Interest rates would have to double to push us back to 2008 levels – and if that happened, there is little doubt that asset prices would fall sharply. Yes, that is a risk, and a painful one at that for some households who took on high LVR debt recently (or households that are using their equity to ‘invest’ in residential rentals). But for most, the risks are low even with a doubling of interest rates. To be fair, the chances of rates rising are very low given the tame loan demand in the wider New Zealand economy and the very flush household bank account growth. We would need to get back to the economic growth we had in the 2015 to 2017 period to see any threat to interest rate rises. Since 2017 the prospects have certainly dimmed.
One key risk obvious from the data above is the long term under building of residential dwellings. We may now be facing up to that, and a consequence is it could underpin economic activity for another 10 or so years. Dealing with the housing issues should make for the sustainability of the overall economic situation.
This is not to say that there aren’t rough edges and particular issues that need addressing. But overall we are in a similar debt-level situation now as just before the GFC, but with debt servicing significantly easier.
We don’t know how lucky we are.
Investing in residential real estate to rent is a business. And the assets, liabilities and revenues of this business should not be mixed in with normal household finances. It isn’t in other countries and it isn’t right to do it in New Zealand. The headline household debt-to-disposable income figure of 166% needs to be deconstructed to be properly comparable.
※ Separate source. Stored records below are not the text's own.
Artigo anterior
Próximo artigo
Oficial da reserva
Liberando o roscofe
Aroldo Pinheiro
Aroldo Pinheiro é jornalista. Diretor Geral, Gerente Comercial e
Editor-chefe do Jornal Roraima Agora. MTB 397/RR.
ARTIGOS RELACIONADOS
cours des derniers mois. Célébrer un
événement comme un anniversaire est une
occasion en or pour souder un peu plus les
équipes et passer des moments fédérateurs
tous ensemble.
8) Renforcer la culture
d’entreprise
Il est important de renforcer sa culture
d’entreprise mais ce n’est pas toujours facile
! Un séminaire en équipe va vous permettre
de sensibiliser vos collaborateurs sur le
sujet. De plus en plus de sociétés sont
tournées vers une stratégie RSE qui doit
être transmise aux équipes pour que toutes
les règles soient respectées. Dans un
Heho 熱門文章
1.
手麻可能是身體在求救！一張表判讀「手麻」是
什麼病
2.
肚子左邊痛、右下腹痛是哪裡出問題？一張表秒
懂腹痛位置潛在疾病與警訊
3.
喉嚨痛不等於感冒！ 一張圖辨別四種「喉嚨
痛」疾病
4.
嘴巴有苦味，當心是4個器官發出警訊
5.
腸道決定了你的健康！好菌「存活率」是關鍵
Without the ‘renter liabilities’, this reverts to just 126% and is how we should compare ourselves with others, like Australia’s 202% or Canada’s 171%, or the USA’s 93%.
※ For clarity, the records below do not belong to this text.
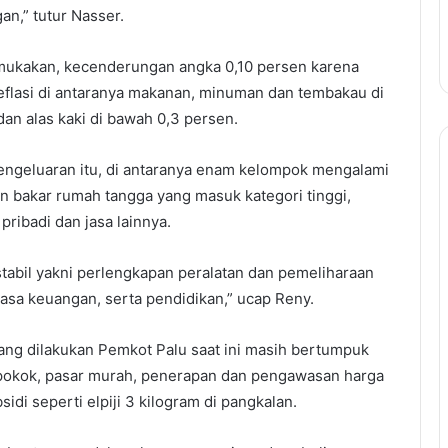
n,” tutur Nasser.
mukakan, kecenderungan angka 0,10 persen karena
flasi di antaranya makanan, minuman dan tembakau di
an alas kaki di bawah 0,3 persen.
engeluaran itu, di antaranya enam kelompok mengalami
ahan bakar rumah tangga yang masuk kategori tinggi,
ribadi dan jasa lainnya.
tabil yakni perlengkapan peralatan dan pemeliharaan
jasa keuangan, serta pendidikan,” ucap Reny.
yang dilakukan Pemkot Palu saat ini masih bertumpuk
 pokok, pasar murah, penerapan dan pengawasan harga
idi seperti elpiji 3 kilogram di pangkalan.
And for reference, this ratio was 117% in 2008. (On a per capita basis, the data is 126% in 2018 and 117% in 2008).
We are not pushing out to unsustainable levels now, and even if they creep up a little, we are far from that point.
This message won’t stop the breathless doomsters, but at least you now have the raw overall data to form your own view.
And just in case you want to know what that $877 billion in household financial assets consists of, here is the detail:
|as at June||2008||2018||change pa|
|$ bln||$ bln||%|
|Notes & coins||1.891||3.635||+6.7%|
|Deposits at banks etc.||89.944||174.379||+6.8%|
|Equity & investment fund shares||427.885||594.950||+3.4%|
|Super funds & life insurance||41.148||100.470||+9.3%|
|Total household financial assets||$ 566.471||$ 877.219||+4.5%|
The fast growth in bank deposits, and the emergence of KiwiSaver have been the main drivers.